Collaborative Filtering Part 1: Memory-based Methods
by Yifei Zhou
1. Introduction
As I mentioned in the last blog, collaborative filtering is a popular algorithm in recommender systems. This type of method makes automatic predictions about a user's interests by collecting and comparing preferences information from many users. The underlying assumption of the collaborative filtering approach is that if person A has the same opinion as person B on an item, A is more likely to have B's opinion on a different item than that of a randomly selected person.
2. Memory-based methods
Memory-based methods, also called neighbor-based methods, build a user-item co-rated matrix from the database, where each entry within the matrix represents the rating item given by the user. Each row of the matrix can be viewed as a user vector representing a user's historical rating behaviour. Each matrix column can be seen as an item vector representing the users rated the item.

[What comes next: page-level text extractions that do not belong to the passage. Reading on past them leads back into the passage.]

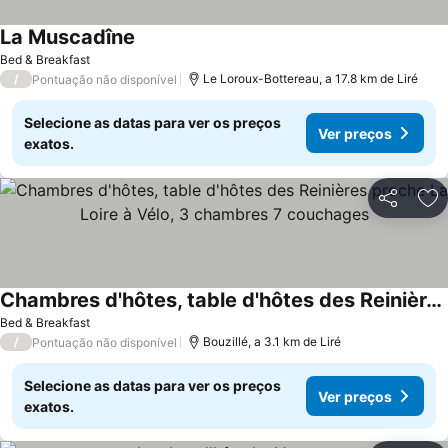
La Muscadîne
Ver preços
Bed & Breakfast
/
Le Loroux-Bottereau, a 17.8 km de Liré
Pontuação não disponível
Selecione as datas para ver os preços
Ver preços
exatos.
Partilhar
Ad
Chambres d'hôtes, table d'hôtes des Reinières proche La Loire à Vélo, 3 chambres 7 couchages
Ver preços
Bed & Breakfast
/
Bouzillé, a 3.1 km de Liré
Pontuação não disponível
Selecione as datas para ver os preços
Ver preços
exatos.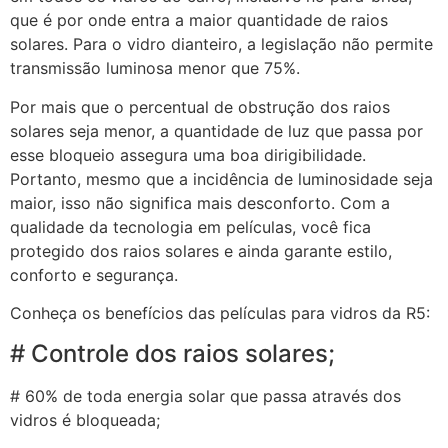
que é por onde entra a maior quantidade de raios
solares. Para o vidro dianteiro, a legislação não permite
transmissão luminosa menor que 75%.
Por mais que o percentual de obstrução dos raios
solares seja menor, a quantidade de luz que passa por
esse bloqueio assegura uma boa dirigibilidade.
Portanto, mesmo que a incidência de luminosidade seja
maior, isso não significa mais desconforto. Com a
qualidade da tecnologia em películas, você fica
protegido dos raios solares e ainda garante estilo,
conforto e segurança.
Conheça os benefícios das películas para vidros da R5:
# Controle dos raios solares;
# 60% de toda energia solar que passa através dos
vidros é bloqueada;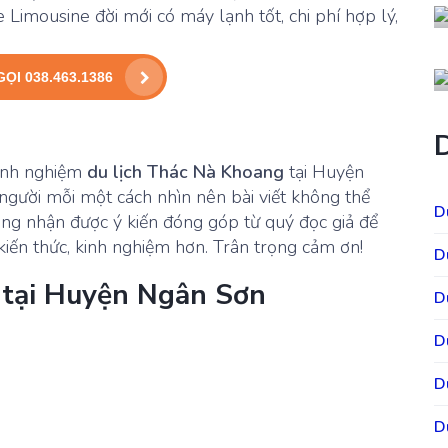
e Limousine đời mới có máy lạnh tốt, chi phí hợp lý,
GỌI 038.463.1386
kinh nghiệm
du lịch Thác Nà Khoang
tại Huyện
người mỗi một cách nhìn nên bài viết không thể
D
ong nhận được ý kiến đóng góp từ quý đọc giả để
kiến thức, kinh nghiệm hơn. Trân trọng cảm ơn!
D
h tại Huyện Ngân Sơn
D
D
D
D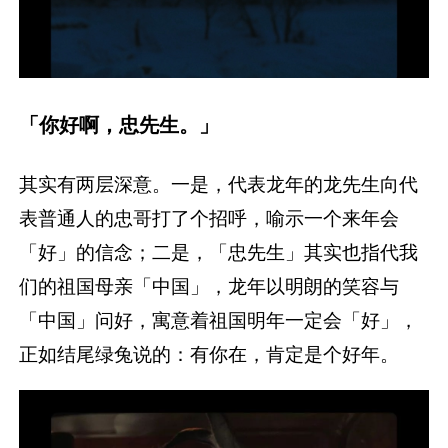
「你好啊，忠先生。」
其实有两层深意。一是，代表龙年的龙先生向代
表普通人的忠哥打了个招呼，喻示一个来年会
「好」的信念；二是，「忠先生」其实也指代我
们的祖国母亲「中国」，龙年以明朗的笑容与
「中国」问好，寓意着祖国明年一定会「好」，
正如结尾绿兔说的：有你在，肯定是个好年。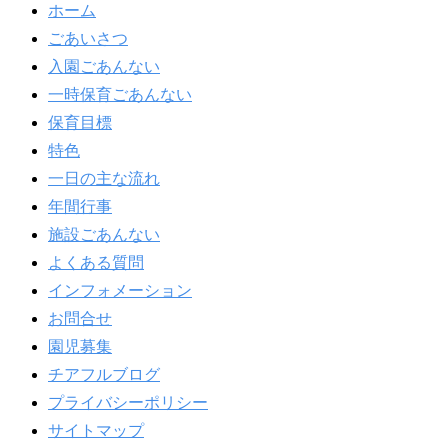
ホーム
ごあいさつ
入園ごあんない
一時保育ごあんない
保育目標
特色
一日の主な流れ
年間行事
施設ごあんない
よくある質問
インフォメーション
お問合せ
園児募集
チアフルブログ
プライバシーポリシー
サイトマップ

Example of the user-item rating matrix |
Then, we can compare user or item vectors with a similarity metric to get a similarity score. For the user-based method, we can find the nearest user with the highest similarity score and feed that user's interest. For the item-based method, we can find the nearest item to the past rated items by a user.
3. Symbols and Notations Declaration
In this section, I will define some symbols and notations used in mathmatical representations.
The upper bold letters are used to represent matrics or sets(e.g., R: User-item rating matrix; U: A set of users in the database) The lower bold letters are used to represent vectors (e.g., u: A user vector)
4. Common Similariy Measurements
The table below lists the common similarity measurements:
Similarity Name | Experssion |
Non-normalized Cosine | \(cos(a,b)=\frac{a * b}{||a|| * ||b||}\) |
Jaccard Similarity | \(JC(i,j)=\frac{|N(i) \cup N(j)|}{\sqrt{|N(i)||N(j)|}}\) | ItemIUF (Item Inverse-User Frequency) | \(ItemIUF(i,j)=\frac{\sum_{u \in N(i) \cup N(j) }{\frac{1}{log(1+|N(u)|)}}}{\sqrt{|N(i)||N(j)|}}\) | </tr>
Non-normalized Cosine and Jaccard Similarity are the most common ways to measure the similarity between two vectors. Item Inverse-User Frequency inferences from the theory of Term-frequency Inverse Document Frequency (TF-IDF). In this formula, N(x) represents the number of users rated by the item (x). Both measurements can be conducted in either a user-based or item-based way. Both measurements will give accurate similarity scores between two vectors.
5. Recommendation strategy
I can get a symmetric similarity matrix (W) after comparing all pairs of users or items. This matrix is usually called user-model (user-based CF) or item-model (item-based CF). I will use the item-model as an example to show how to generate the recommendation result for a user (u).
\[P_{u,j}={\sum}_{i \in N(u) \cap S(j,K)}{W_{j,i}r_{u,i}}\]In the formula above, \(P_{u,j}\) represents the prediction score of item (j) given by the user (u). This formula shows the weighted sum of the similarities and ratings among top-K most similar items for the user (u). In some cases, I need to try different neighbour-size (K) to verify the recommendation result to get the optimal one.
6. Discussion
User-based or item-based collaborative filtering provides an effective and straightforward way to compute the recommendations. However, it suffers from the issues of data sparsity. For example, given an item, I need to compare the similarities with all items in the database. Assuming that the database consists of millions of items, the execution will be very time-consuming. In addition, the items with lower similarity scores will mislead the recommendation results. Therefore, some low-rated items need to be dropped off to reduce the number of neighbours.